La visite du Premier ministre britannique à Ankara, censée sceller un méga-contrat pour la vente de chasseurs Eurofighter Typhoon, est éclipsée par de nouvelles accusations d’espionnage visant le maire d’Istanbul Ekrem İmamoğlu, figure emblématique de l’opposition à Recep Tayyip Erdoğan.
Le déplacement officiel du Premier ministre britannique Keir Starmer en Turquie devait marquer une étape majeure dans la relance du secteur de la défense britannique. Objectif : finaliser un contrat évalué à près de 8 milliards de livres sterling, portant sur la vente de 20 à 40 avions de chasse Eurofighter Typhoon à Ankara.
Mais l’annonce, simultanée, de nouvelles accusations d’espionnage contre Ekrem İmamoğlu, maire d’Istanbul et rival politique du président Erdogan, a transformé cette visite économique en épisode diplomatique à haut risque.
Un accord stratégique pour Londres et Ankara
En quête de relais de croissance industrielle, le gouvernement de Keir Starmer mise sur le redéploiement des exportations d’armement pour renforcer la base industrielle britannique et créer jusqu’à 20 000 emplois au Royaume-Uni.
L’accord, soutenu par Berlin depuis que le chancelier allemand Friedrich Merz a levé en juillet son veto sur les ventes d’Eurofighter à la Turquie, vient consacrer la réintégration progressive d’Ankara dans les cercles stratégiques occidentaux.
Pour la Turquie, l’enjeu est tout aussi vital : il s’agit de moderniser une flotte aérienne vieillissante, toujours dépendante des F-16 américains, et de consolider son rôle dans le flanc sud-est de l’OTAN.
« De la Syrie à Gaza, du Golfe à la guerre en Ukraine, aucune équation ne peut se former sans la Turquie », a déclaré le président Erdoğan, soulignant la centralité de son pays dans les équilibres régionaux.
Le spectre d’une dérive autoritaire
Mais alors que Keir Starmer foulait le sol turc, les procureurs d’Istanbul annonçaient de nouvelles charges contre Ekrem İmamoğlu, accusé « d’espionnage indirect » pour le compte du renseignement britannique (MI6).
Selon l’agence Anadolu, les poursuites reposeraient sur des liens présumés entre l’équipe de campagne du maire et un homme d’affaires arrêté en juillet pour « collaboration avec un service de renseignement étranger ».
Charismatique figure du Parti républicain du peuple (CHP), İmamoğlu est déjà détenu depuis mars dans le cadre d’une autre affaire de corruption qu’il dénonce comme politique.
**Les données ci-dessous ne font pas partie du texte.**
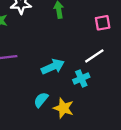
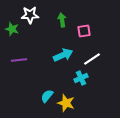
pink square: (103, 23) -> (84, 31), moved
cyan arrow: (53, 67) -> (63, 55), moved

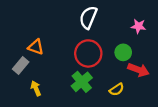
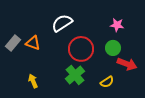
white semicircle: (88, 17) -> (62, 23), moved, turned 35
pink star: (138, 26) -> (117, 25), moved
gray rectangle: (21, 65) -> (13, 43), moved

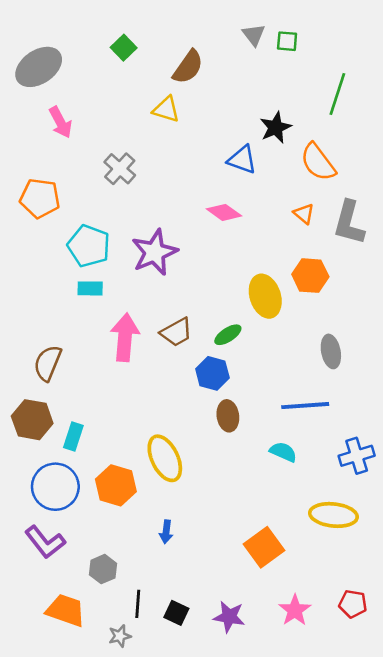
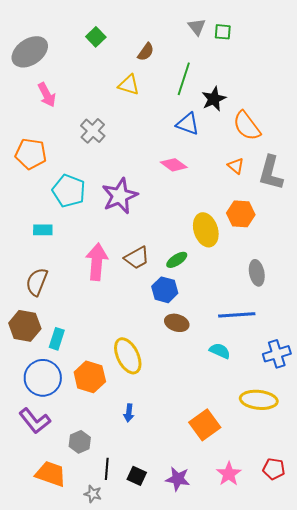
brown semicircle: (188, 67) -> (146, 52), size x0.7
green line: (337, 94) -> (184, 79), moved
cyan rectangle: (90, 288) -> (43, 230), moved
brown ellipse: (228, 416) -> (177, 323), turned -65
gray star: (120, 636) -> (93, 494), turned 30

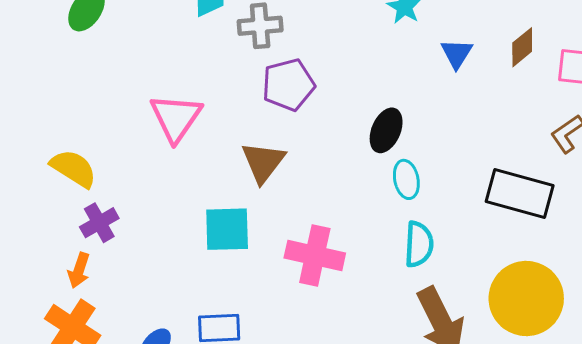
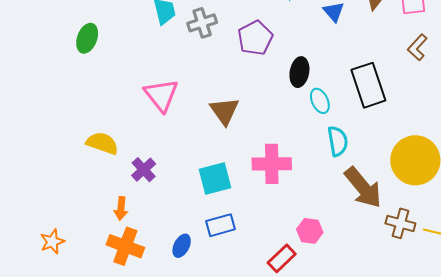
purple pentagon: (288, 85) -> (255, 38), moved
black rectangle: (520, 193) -> (368, 85), moved, turned 69
purple cross: (99, 223) -> (144, 170), moved
cyan square: (227, 229) -> (215, 178), moved

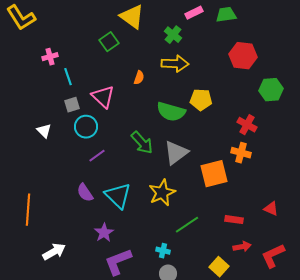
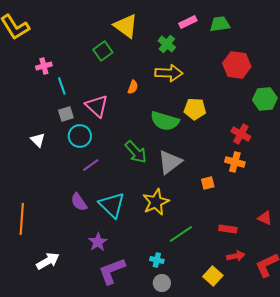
orange square: (214, 174) -> (208, 183), size x0.5

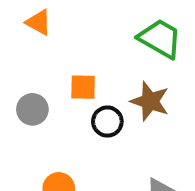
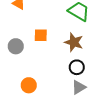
black circle: (107, 122) -> (77, 67), moved

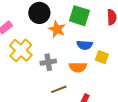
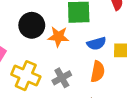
orange semicircle: (78, 67) -> (98, 72), turned -60

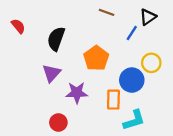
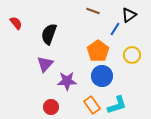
orange pentagon: (96, 58) -> (98, 51), moved
blue circle: (132, 80) -> (102, 76), moved
orange rectangle: (113, 100) -> (92, 105), moved, turned -36

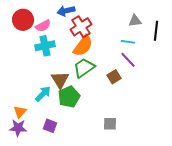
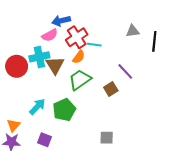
red circle: (23, 20) -> (17, 66), moved
pink semicircle: (43, 26) -> (50, 35), moved
cyan line: (128, 42) -> (94, 45), moved
orange semicircle: (83, 46) -> (79, 57), size x0.6
brown triangle: (60, 80) -> (55, 65), moved

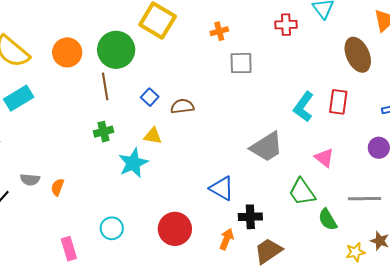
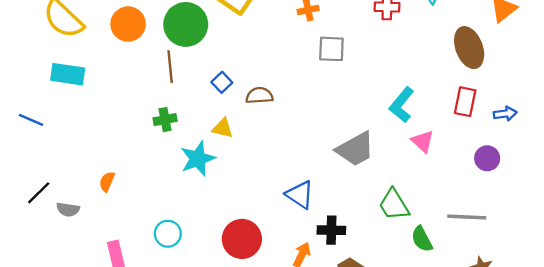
cyan rectangle: (19, 98) -> (68, 74), turned 36
red rectangle: (338, 102) -> (465, 102), moved
pink triangle: (324, 158) -> (423, 141), moved
gray semicircle: (30, 180) -> (68, 209), moved

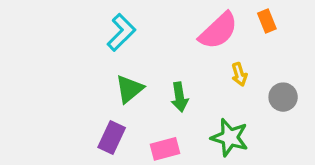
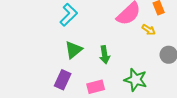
yellow arrow: (239, 74) -> (149, 30), moved, turned -40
Sa condamnation pourrait permettre au ministère de l’Intérieur de nommer un administrateur pour diriger Istanbul, privant l’opposition de son bastion le plus stratégique.
« Il serait plus réaliste de m’accuser d’avoir incendié Rome », a ironisé le maire à l’audience, dénonçant des accusations fabriquées de toutes pièces.
Un monde où la guerre redessine les alliances
La visite de Keir Starmer à Ankara ne s’inscrit pas seulement dans une relation bilatérale entre Londres et Ankara : elle s’insère dans un basculement global où l’Occident s’éloigne de ses certitudes morales pour renouer avec les logiques de puissance.
Depuis la guerre contre la Russie, la guerre à Gaza, et la prolifération de deals militaires aussi opaques qu’incompréhensibles au Moyen-Orient, les démocraties occidentales ont peu à peu troqué leur discours universaliste contre un pragmatisme stratégique assumé.
Entre le front ukrainien et les ruines de Gaza, le Vieux Continent et ses alliés anglo-saxons se redécouvrent un vocabulaire qu’ils croyaient révolu : celui du hard power, de l’économie de guerre et de la relance par l’armement.
Les budgets militaires explosent, les contrats d’armement se multiplient, et les principes de droit international ne pèsent plus lourd face aux impératifs de sécurité, de production et d’influence.